While your business is an act of self-expression, guided by your unique vision, it exists in partnership with your most valued customers.
When your business draws energy from your customers, it no longer requires your constant support. You can then empower your employees to draw their inspiration from your customers; and create tools that empower your customers to help themselves.
But how do you find your ideal “most valued” customers?
Unfortunately, most teachings about your “ideal customer” are:
They assume that customers don’t have lives outside of waiting for your company’s next offer.
2. Lacking insights.
They don’t account for ways to reach real people that are multifaceted; customers that may read Sunset Magazine, shop at REI, and buy a lot of Colombia clothing.
3. Missing deep empathy.
They don’t consider what customers think and feel, along with the mindset and internal scripts that guide them.
Now that you know what is missing from the “usual advice” on finding your “ideal customer,” let’s reconstruct some fresh ideas about who these people are and how they can power your business.
Attracting Ideal Customers
As a small business owner, both you and your customer play equal roles in attracting each other. Just like you can’t stalk the subject of your deepest affections, you can’t chase after customers if they are not interested in what you are offering.
You may meet your ideal customer, but they may not be interested in–or ready for–what your company has to offer. Therefore it is important for you to communicate with them but also develop a clear strategy for winning over customers who are ready and willing to become your customers.
This could mean that a) you’ll need to alter your “ideal customer” profile, b) you have been chasing people that are all wrong for your business and c) you need to shift your mindset from “stalking and converting” to “romancing and wooing.”
Next, the work you do around better understanding your customer should be customer-centric, not business-centric. For example, typical business-centric survey questions include:
“What features would you like to see the next time we update this product?” or “What topics would you like us to cover on our blog?”
Your business is top of mind so it’s understandable to think that this type of questioning is the easiest way to approach customers. However, your customers will give you much more valuable information if you first imagine that your business does not exist.
Weird, I know.
But this approach works whether you are sourcing information directly from your customers or from your own brain. Focus on their needs, questions, and desires. Think about their problems in terms of stumbling blocks or barriers. Consider the work (e.g. social, functional, and emotional) they need to complete on a daily basis.

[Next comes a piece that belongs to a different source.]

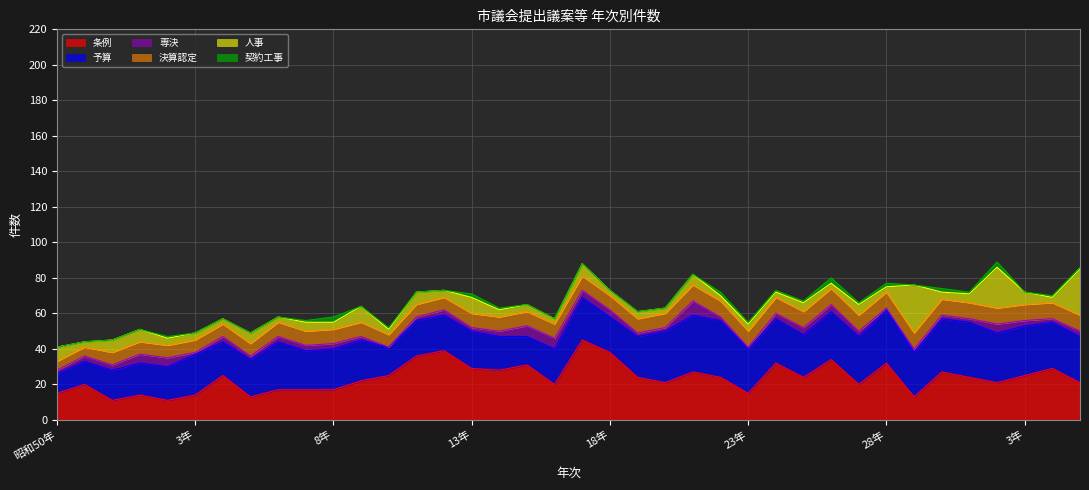

What is the label of the 17th point from the right?

19年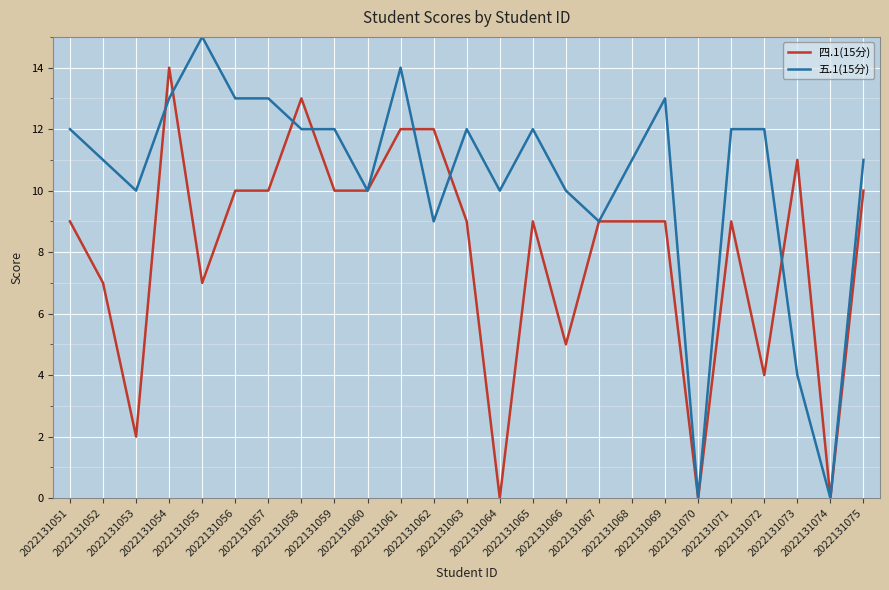

Reading left to right, list all the values displayed in this chart.

四.1(15分): 2022131051=9	2022131052=7	2022131053=2	2022131054=14	2022131055=7	2022131056=10	2022131057=10	2022131058=13	2022131059=10	2022131060=10	2022131061=12	2022131062=12	2022131063=9	2022131064=0	2022131065=9	2022131066=5	2022131067=9	2022131068=9	2022131069=9	2022131070=0	2022131071=9	2022131072=4	2022131073=11	2022131074=0	2022131075=10
五.1(15分): 2022131051=12	2022131052=11	2022131053=10	2022131054=13	2022131055=15	2022131056=13	2022131057=13	2022131058=12	2022131059=12	2022131060=10	2022131061=14	2022131062=9	2022131063=12	2022131064=10	2022131065=12	2022131066=10	2022131067=9	2022131068=11	2022131069=13	2022131070=0	2022131071=12	2022131072=12	2022131073=4	2022131074=0	2022131075=11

Instead, try asking questions like this:
“What frustrates you most about trying to…?”
“How do you normally spend your weekends? Why?”
“If you could wave a magic wand and change one thing about your business, what would it be?”
Maintain as little bias and as much genuine curiosity as possible. There is a time for sourcing your expertise, but it is not now. Don’t worry about your relationship to the potential customer. Instead worry about your customer’s relationship to themselves: their time, energy, families, and communities.
Improving your Business with Customer-Centric Insights
Once you have gathered unbiased information and examined your customers’ entire lives, it’s time to synthesize.
First, ask “Why?” And second, trust yourself.